- Data for analysis:
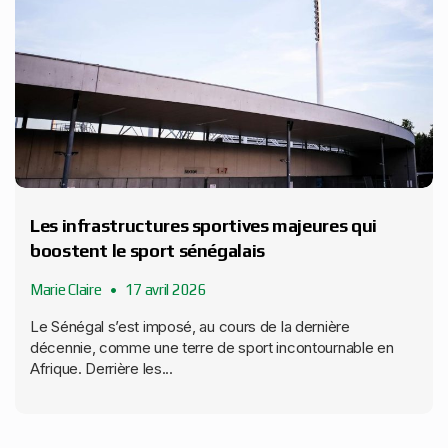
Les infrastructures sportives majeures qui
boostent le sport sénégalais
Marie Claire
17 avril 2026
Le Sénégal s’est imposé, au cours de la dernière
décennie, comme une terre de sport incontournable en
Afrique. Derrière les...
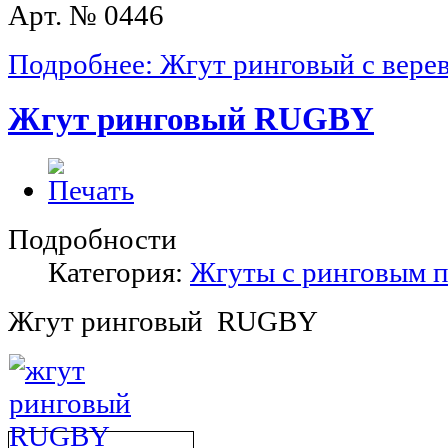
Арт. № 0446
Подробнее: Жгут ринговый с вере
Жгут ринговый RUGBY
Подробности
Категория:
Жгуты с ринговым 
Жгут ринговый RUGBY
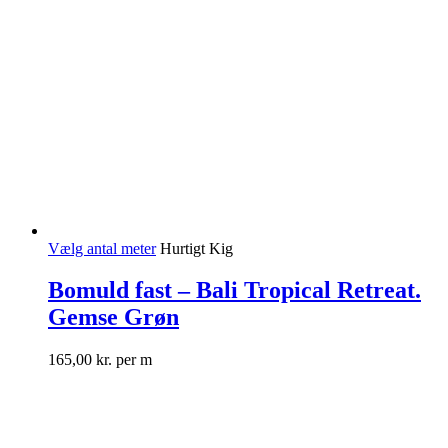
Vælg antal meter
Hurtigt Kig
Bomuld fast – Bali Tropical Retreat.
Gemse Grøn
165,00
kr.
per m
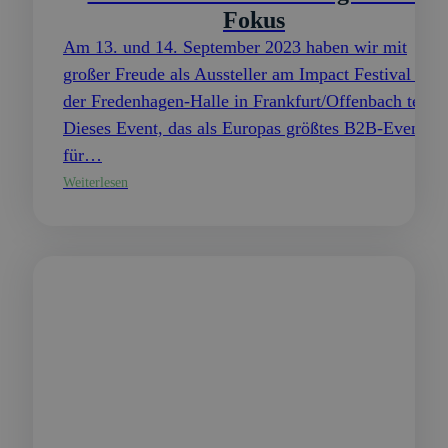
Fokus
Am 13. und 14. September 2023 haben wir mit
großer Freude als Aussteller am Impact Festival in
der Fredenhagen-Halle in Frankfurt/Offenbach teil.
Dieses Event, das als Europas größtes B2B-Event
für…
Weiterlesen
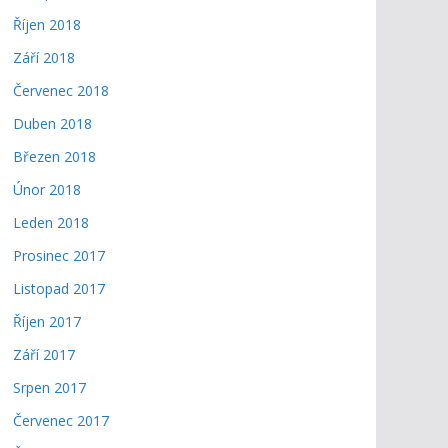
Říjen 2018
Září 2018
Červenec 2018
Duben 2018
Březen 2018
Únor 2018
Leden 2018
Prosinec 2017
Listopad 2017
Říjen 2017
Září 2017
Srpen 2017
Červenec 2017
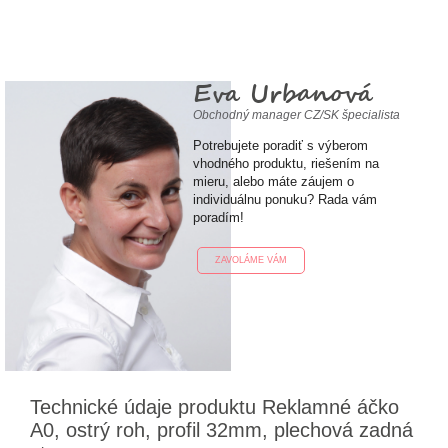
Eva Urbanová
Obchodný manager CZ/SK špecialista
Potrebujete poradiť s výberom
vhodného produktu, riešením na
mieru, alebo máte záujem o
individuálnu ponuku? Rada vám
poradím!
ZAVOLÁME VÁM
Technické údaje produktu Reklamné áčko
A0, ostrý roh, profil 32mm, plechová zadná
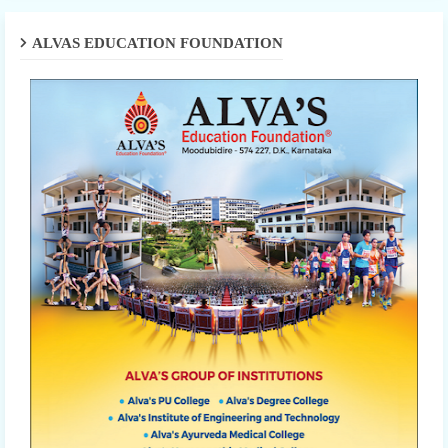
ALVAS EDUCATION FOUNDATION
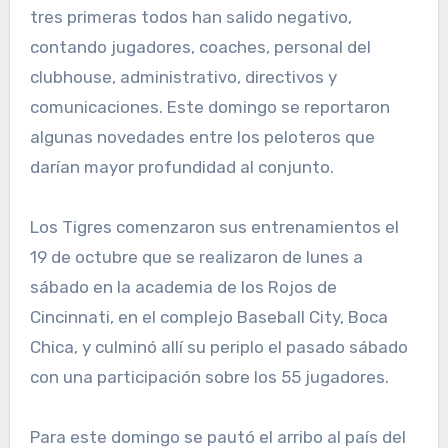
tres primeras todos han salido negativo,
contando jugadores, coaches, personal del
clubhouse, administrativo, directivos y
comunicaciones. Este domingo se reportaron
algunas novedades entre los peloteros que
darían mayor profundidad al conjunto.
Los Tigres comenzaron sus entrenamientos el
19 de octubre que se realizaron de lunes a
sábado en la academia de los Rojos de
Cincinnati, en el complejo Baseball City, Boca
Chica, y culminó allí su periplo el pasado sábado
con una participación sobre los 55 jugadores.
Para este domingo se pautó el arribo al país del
* * *
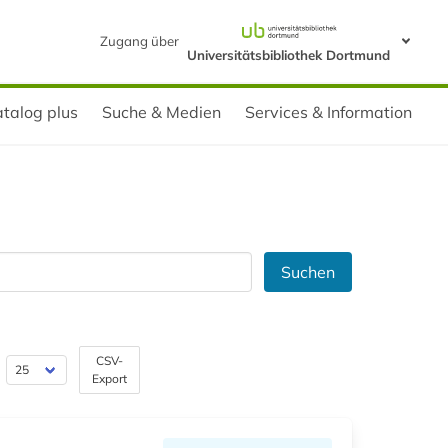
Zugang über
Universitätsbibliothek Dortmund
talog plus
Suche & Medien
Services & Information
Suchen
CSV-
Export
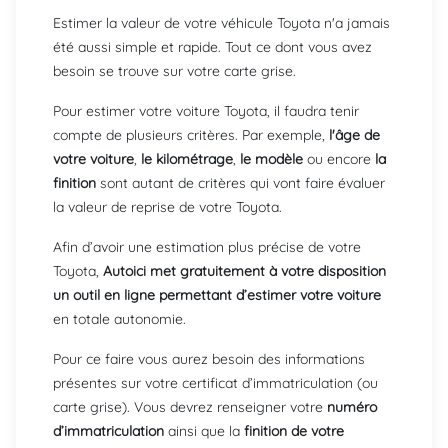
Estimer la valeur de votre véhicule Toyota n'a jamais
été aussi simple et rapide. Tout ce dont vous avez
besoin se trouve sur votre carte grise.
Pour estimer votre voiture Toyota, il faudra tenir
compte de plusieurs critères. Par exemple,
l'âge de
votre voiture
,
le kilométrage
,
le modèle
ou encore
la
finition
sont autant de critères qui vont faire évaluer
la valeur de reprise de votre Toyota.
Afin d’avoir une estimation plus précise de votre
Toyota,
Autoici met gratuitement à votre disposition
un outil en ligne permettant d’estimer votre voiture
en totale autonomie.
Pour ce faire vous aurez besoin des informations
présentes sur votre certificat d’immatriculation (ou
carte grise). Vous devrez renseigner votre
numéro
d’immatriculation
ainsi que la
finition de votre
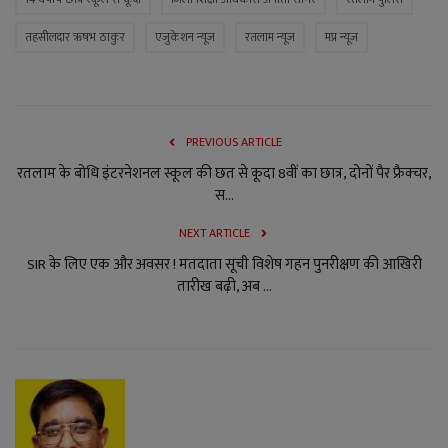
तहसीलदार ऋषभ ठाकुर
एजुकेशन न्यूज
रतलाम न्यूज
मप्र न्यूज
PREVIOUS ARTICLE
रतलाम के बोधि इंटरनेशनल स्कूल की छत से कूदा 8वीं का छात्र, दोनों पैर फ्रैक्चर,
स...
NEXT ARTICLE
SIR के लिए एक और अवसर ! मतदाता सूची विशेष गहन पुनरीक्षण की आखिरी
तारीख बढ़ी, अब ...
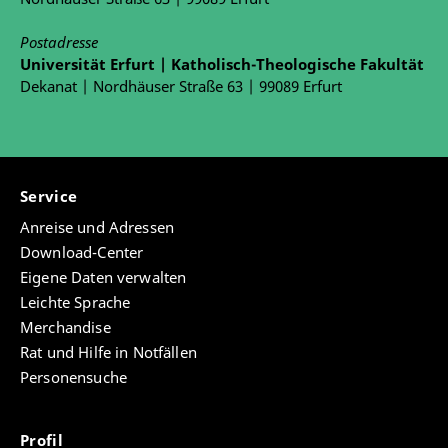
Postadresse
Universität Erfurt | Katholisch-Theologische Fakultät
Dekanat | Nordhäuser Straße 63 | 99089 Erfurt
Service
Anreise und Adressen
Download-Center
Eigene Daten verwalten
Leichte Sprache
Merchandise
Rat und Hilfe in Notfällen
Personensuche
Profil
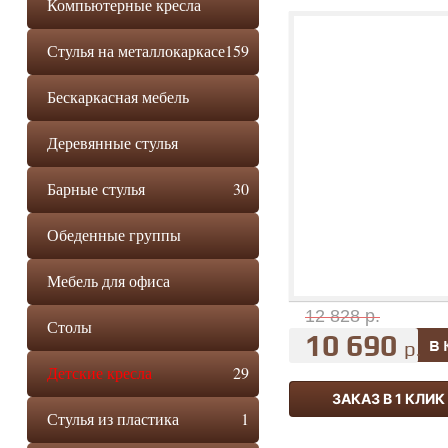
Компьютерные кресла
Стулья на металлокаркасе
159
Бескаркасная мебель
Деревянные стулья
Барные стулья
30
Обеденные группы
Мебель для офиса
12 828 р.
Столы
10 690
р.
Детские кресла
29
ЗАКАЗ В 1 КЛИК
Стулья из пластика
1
--
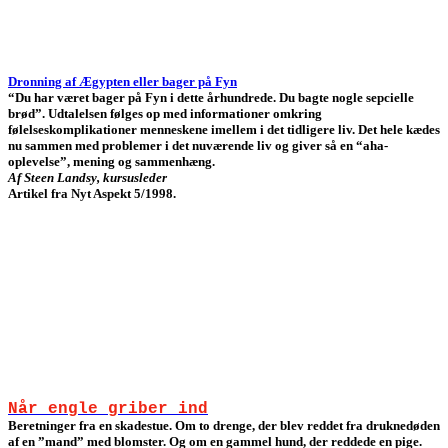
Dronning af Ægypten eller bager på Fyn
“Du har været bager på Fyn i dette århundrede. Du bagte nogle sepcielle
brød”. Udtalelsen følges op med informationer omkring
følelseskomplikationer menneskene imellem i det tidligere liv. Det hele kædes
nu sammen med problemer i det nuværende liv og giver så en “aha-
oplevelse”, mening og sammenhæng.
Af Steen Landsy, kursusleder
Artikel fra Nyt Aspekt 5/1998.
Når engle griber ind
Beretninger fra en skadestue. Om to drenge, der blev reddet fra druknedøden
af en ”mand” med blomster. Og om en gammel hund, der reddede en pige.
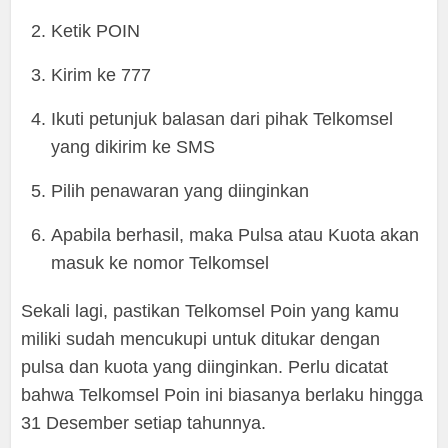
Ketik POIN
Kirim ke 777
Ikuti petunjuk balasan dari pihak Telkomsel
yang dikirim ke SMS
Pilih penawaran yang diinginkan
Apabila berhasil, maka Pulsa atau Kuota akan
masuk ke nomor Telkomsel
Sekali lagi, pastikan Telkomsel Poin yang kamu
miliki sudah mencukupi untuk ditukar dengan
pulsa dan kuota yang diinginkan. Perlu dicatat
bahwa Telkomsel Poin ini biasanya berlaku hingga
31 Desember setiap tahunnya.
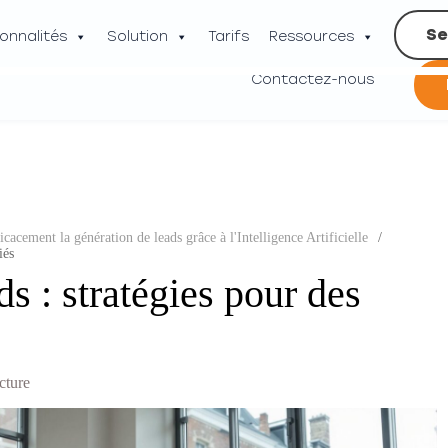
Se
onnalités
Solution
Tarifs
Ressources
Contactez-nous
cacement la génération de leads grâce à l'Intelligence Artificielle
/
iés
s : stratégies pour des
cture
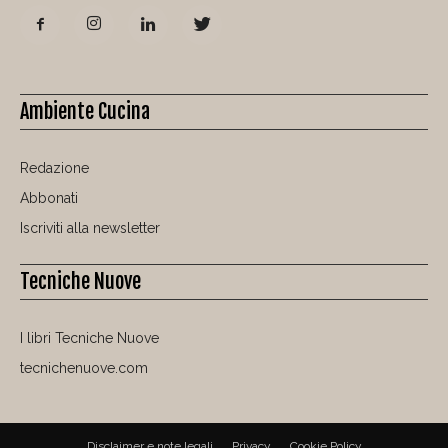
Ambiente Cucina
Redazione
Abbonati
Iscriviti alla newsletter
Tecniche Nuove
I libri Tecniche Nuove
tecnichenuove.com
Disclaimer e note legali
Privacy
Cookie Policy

- Task to complete:
For each line in the data above that contains the string "Telkomsel", extract the line.

- The answer:
Ikuti petunjuk balasan dari pihak Telkomsel
masuk ke nomor Telkomsel
Sekali lagi, pastikan Telkomsel Poin yang kamu
bahwa Telkomsel Poin ini biasanya berlaku hingga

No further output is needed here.